Can you reproduce every one of the lines below, character for character and in the same order?

▸ **Stored data entries**
[Start of Attachment]

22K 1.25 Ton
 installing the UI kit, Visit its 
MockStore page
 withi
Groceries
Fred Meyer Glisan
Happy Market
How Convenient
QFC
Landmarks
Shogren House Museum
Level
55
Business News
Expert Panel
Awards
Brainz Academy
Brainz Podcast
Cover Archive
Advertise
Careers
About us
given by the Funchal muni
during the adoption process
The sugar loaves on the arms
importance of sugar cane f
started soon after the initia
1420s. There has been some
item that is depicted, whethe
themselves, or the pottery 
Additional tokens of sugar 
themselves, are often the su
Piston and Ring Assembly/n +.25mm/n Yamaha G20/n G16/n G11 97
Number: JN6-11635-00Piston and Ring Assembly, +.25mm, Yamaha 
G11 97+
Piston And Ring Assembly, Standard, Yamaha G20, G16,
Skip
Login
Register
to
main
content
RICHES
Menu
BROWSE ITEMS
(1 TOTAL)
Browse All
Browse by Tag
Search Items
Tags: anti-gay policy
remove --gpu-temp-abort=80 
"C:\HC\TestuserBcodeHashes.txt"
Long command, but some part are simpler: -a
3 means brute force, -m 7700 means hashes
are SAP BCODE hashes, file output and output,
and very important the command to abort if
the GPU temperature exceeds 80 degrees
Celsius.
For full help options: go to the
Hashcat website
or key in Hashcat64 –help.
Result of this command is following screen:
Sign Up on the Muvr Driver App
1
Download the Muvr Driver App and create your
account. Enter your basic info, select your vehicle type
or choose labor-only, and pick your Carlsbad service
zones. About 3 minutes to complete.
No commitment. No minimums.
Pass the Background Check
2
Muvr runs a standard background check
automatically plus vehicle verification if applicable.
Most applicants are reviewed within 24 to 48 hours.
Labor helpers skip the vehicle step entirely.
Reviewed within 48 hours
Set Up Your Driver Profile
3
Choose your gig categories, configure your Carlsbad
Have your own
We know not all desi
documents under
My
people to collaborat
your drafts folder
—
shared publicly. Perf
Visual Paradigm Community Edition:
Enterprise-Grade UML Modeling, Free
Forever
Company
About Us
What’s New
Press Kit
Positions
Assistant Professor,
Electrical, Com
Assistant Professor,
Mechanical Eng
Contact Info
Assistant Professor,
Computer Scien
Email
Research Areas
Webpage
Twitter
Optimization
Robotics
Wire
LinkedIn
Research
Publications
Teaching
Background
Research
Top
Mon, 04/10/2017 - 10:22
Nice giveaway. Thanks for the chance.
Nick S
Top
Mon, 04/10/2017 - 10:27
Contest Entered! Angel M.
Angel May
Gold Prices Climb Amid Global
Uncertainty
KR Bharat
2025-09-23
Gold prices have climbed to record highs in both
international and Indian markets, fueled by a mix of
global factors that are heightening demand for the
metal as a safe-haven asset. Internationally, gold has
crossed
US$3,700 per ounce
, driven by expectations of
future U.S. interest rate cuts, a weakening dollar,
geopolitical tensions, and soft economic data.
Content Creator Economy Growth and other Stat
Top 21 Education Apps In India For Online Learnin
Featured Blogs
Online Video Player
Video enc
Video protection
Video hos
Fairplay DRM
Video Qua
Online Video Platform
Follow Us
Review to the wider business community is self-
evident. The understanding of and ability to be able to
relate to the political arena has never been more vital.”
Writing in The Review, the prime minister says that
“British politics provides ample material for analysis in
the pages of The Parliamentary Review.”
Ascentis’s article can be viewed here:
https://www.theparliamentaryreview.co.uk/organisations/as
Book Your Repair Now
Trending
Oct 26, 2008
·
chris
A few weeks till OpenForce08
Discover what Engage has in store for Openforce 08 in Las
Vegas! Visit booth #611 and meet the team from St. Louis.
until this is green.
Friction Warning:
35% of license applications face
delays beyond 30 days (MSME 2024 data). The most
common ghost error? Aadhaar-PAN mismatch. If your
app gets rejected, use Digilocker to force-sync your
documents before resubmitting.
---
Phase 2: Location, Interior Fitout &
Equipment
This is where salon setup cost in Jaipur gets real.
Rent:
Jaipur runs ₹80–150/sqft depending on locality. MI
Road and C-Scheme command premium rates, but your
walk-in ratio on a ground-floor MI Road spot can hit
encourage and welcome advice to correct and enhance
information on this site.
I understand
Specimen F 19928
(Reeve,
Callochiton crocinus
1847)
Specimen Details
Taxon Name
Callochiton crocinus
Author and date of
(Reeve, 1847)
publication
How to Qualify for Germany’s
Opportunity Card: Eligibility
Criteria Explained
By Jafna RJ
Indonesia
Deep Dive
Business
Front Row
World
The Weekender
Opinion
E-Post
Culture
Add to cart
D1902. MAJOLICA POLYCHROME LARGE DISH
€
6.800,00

[End of Attachment]

▸ **SOLUTION FOR THIS TASK**
22K 1.25 Ton
 installing the UI kit, Visit its 
MockStore page
 withi
Groceries
Fred Meyer Glisan
Happy Market
How Convenient
QFC
Landmarks
Shogren House Museum
Level
55
Business News
Expert Panel
Awards
Brainz Academy
Brainz Podcast
Cover Archive
Advertise
Careers
About us
given by the Funchal muni
during the adoption process
The sugar loaves on the arms
importance of sugar cane f
started soon after the initia
1420s. There has been some
item that is depicted, whethe
themselves, or the pottery 
Additional tokens of sugar 
themselves, are often the su
Piston and Ring Assembly/n +.25mm/n Yamaha G20/n G16/n G11 97
Number: JN6-11635-00Piston and Ring Assembly, +.25mm, Yamaha 
G11 97+
Piston And Ring Assembly, Standard, Yamaha G20, G16,
Skip
Login
Register
to
main
content
RICHES
Menu
BROWSE ITEMS
(1 TOTAL)
Browse All
Browse by Tag
Search Items
Tags: anti-gay policy
remove --gpu-temp-abort=80 
"C:\HC\TestuserBcodeHashes.txt"
Long command, but some part are simpler: -a
3 means brute force, -m 7700 means hashes
are SAP BCODE hashes, file output and output,
and very important the command to abort if
the GPU temperature exceeds 80 degrees
Celsius.
For full help options: go to the
Hashcat website
or key in Hashcat64 –help.
Result of this command is following screen:
Sign Up on the Muvr Driver App
1
Download the Muvr Driver App and create your
account. Enter your basic info, select your vehicle type
or choose labor-only, and pick your Carlsbad service
zones. About 3 minutes to complete.
No commitment. No minimums.
Pass the Background Check
2
Muvr runs a standard background check
automatically plus vehicle verification if applicable.
Most applicants are reviewed within 24 to 48 hours.
Labor helpers skip the vehicle step entirely.
Reviewed within 48 hours
Set Up Your Driver Profile
3
Choose your gig categories, configure your Carlsbad
Have your own
We know not all desi
documents under
My
people to collaborat
your drafts folder
—
shared publicly. Perf
Visual Paradigm Community Edition:
Enterprise-Grade UML Modeling, Free
Forever
Company
About Us
What’s New
Press Kit
Positions
Assistant Professor,
Electrical, Com
Assistant Professor,
Mechanical Eng
Contact Info
Assistant Professor,
Computer Scien
Email
Research Areas
Webpage
Twitter
Optimization
Robotics
Wire
LinkedIn
Research
Publications
Teaching
Background
Research
Top
Mon, 04/10/2017 - 10:22
Nice giveaway. Thanks for the chance.
Nick S
Top
Mon, 04/10/2017 - 10:27
Contest Entered! Angel M.
Angel May
Gold Prices Climb Amid Global
Uncertainty
KR Bharat
2025-09-23
Gold prices have climbed to record highs in both
international and Indian markets, fueled by a mix of
global factors that are heightening demand for the
metal as a safe-haven asset. Internationally, gold has
crossed
US$3,700 per ounce
, driven by expectations of
future U.S. interest rate cuts, a weakening dollar,
geopolitical tensions, and soft economic data.
Content Creator Economy Growth and other Stat
Top 21 Education Apps In India For Online Learnin
Featured Blogs
Online Video Player
Video enc
Video protection
Video hos
Fairplay DRM
Video Qua
Online Video Platform
Follow Us
Review to the wider business community is self-
evident. The understanding of and ability to be able to
relate to the political arena has never been more vital.”
Writing in The Review, the prime minister says that
“British politics provides ample material for analysis in
the pages of The Parliamentary Review.”
Ascentis’s article can be viewed here:
https://www.theparliamentaryreview.co.uk/organisations/as
Book Your Repair Now
Trending
Oct 26, 2008
·
chris
A few weeks till OpenForce08
Discover what Engage has in store for Openforce 08 in Las
Vegas! Visit booth #611 and meet the team from St. Louis.
until this is green.
Friction Warning:
35% of license applications face
delays beyond 30 days (MSME 2024 data). The most
common ghost error? Aadhaar-PAN mismatch. If your
app gets rejected, use Digilocker to force-sync your
documents before resubmitting.
---
Phase 2: Location, Interior Fitout &
Equipment
This is where salon setup cost in Jaipur gets real.
Rent:
Jaipur runs ₹80–150/sqft depending on locality. MI
Road and C-Scheme command premium rates, but your
walk-in ratio on a ground-floor MI Road spot can hit
encourage and welcome advice to correct and enhance
information on this site.
I understand
Specimen F 19928
(Reeve,
Callochiton crocinus
1847)
Specimen Details
Taxon Name
Callochiton crocinus
Author and date of
(Reeve, 1847)
publication
How to Qualify for Germany’s
Opportunity Card: Eligibility
Criteria Explained
By Jafna RJ
Indonesia
Deep Dive
Business
Front Row
World
The Weekender
Opinion
E-Post
Culture
Add to cart
D1902. MAJOLICA POLYCHROME LARGE DISH
€
6.800,00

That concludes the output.